The central thread through all of my research is my analysis of the relationship between identity and citizenship — or how we know who we are and how that who we are is regulated. In my dissertation I research how postwar activists understood this relationship as rooted in practices of police violence and urban renewal and histories of colonialism.
Two undergraduate courses I’ve taught in American Studies focus on this relationship between identity and citizenship. My spring 2015 course “Blood, Bones, and Brains” examined twentieth century US history through the lens of the body, and focused on how the body became a canvas for self-definition and regulation. My summer 2015 online course “Youth Cultures” used Tumblr to facilitate discussion about how American youth identity is continually constructed as both youthfully beautiful and immaturely undeveloped.

Additionally, I’ve conducted research on the high school women’s liberation movement between the mid-1960s and mid-1970s. My paper, “Girls Are Equal Too: Education, Body Politics, and the Making of Teenage Feminism,” published in the academic journal Gender Issues, analyzes how teenage girls began to articulate how their age shaped their unique experience with sexual discrimination. Another version of the article was published in Black Perspectives, the online journal of the African American Intellectual Historical Society.

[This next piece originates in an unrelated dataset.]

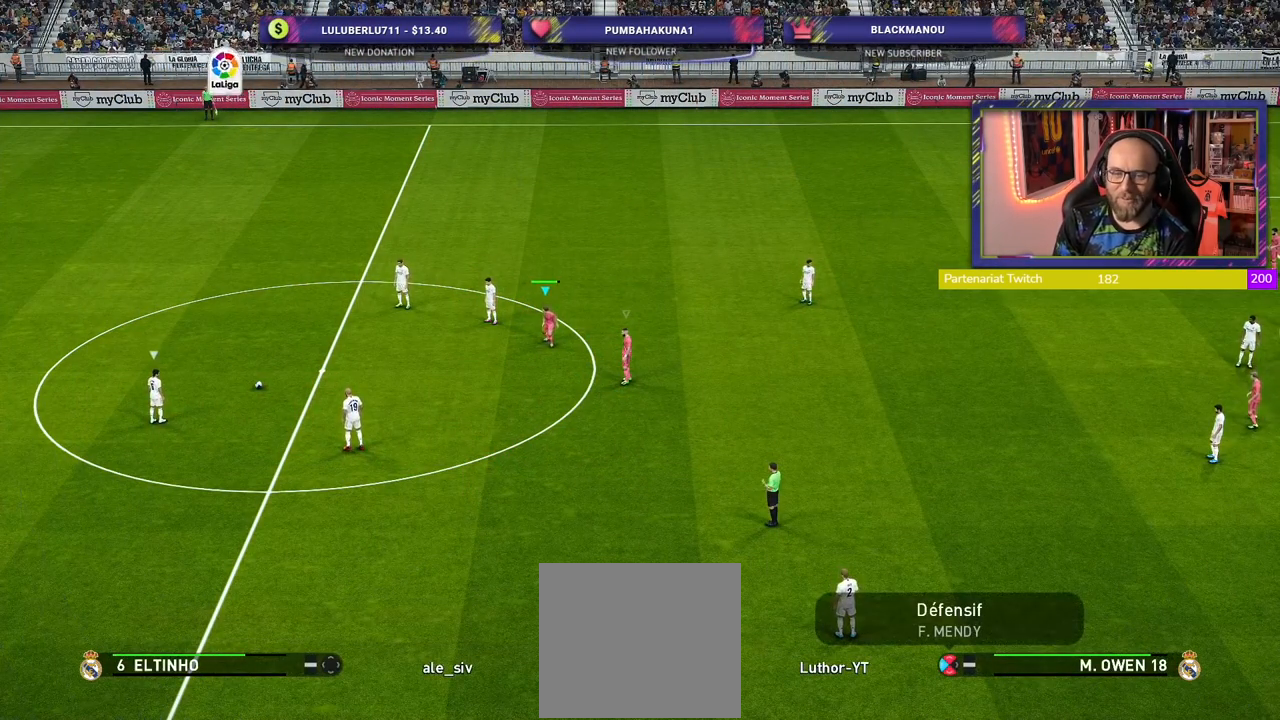
{"buttons": ["R2"], "left_stick": "down-left", "right_stick": "center", "events": [[100, "L1", "down"], [220, "L1", "up"]]}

In particular, in this paper I focus on how teenage girls articulated feminism through their own perspectives and bodies. Letters and essays written by teenage girls during this time demonstrate how girls saw feminism as a tool to challenge gender role socialization and build a supportive and collaborative community of girl activists within this revolutionary context. Ultimately, by challenging age divisions between the adult-dominated face of the Second Wave and the girl-focused Third Wave, this paper uses the voices of teenage girls to shed light on an earlier movement of “girl power” that has yet to be excavated.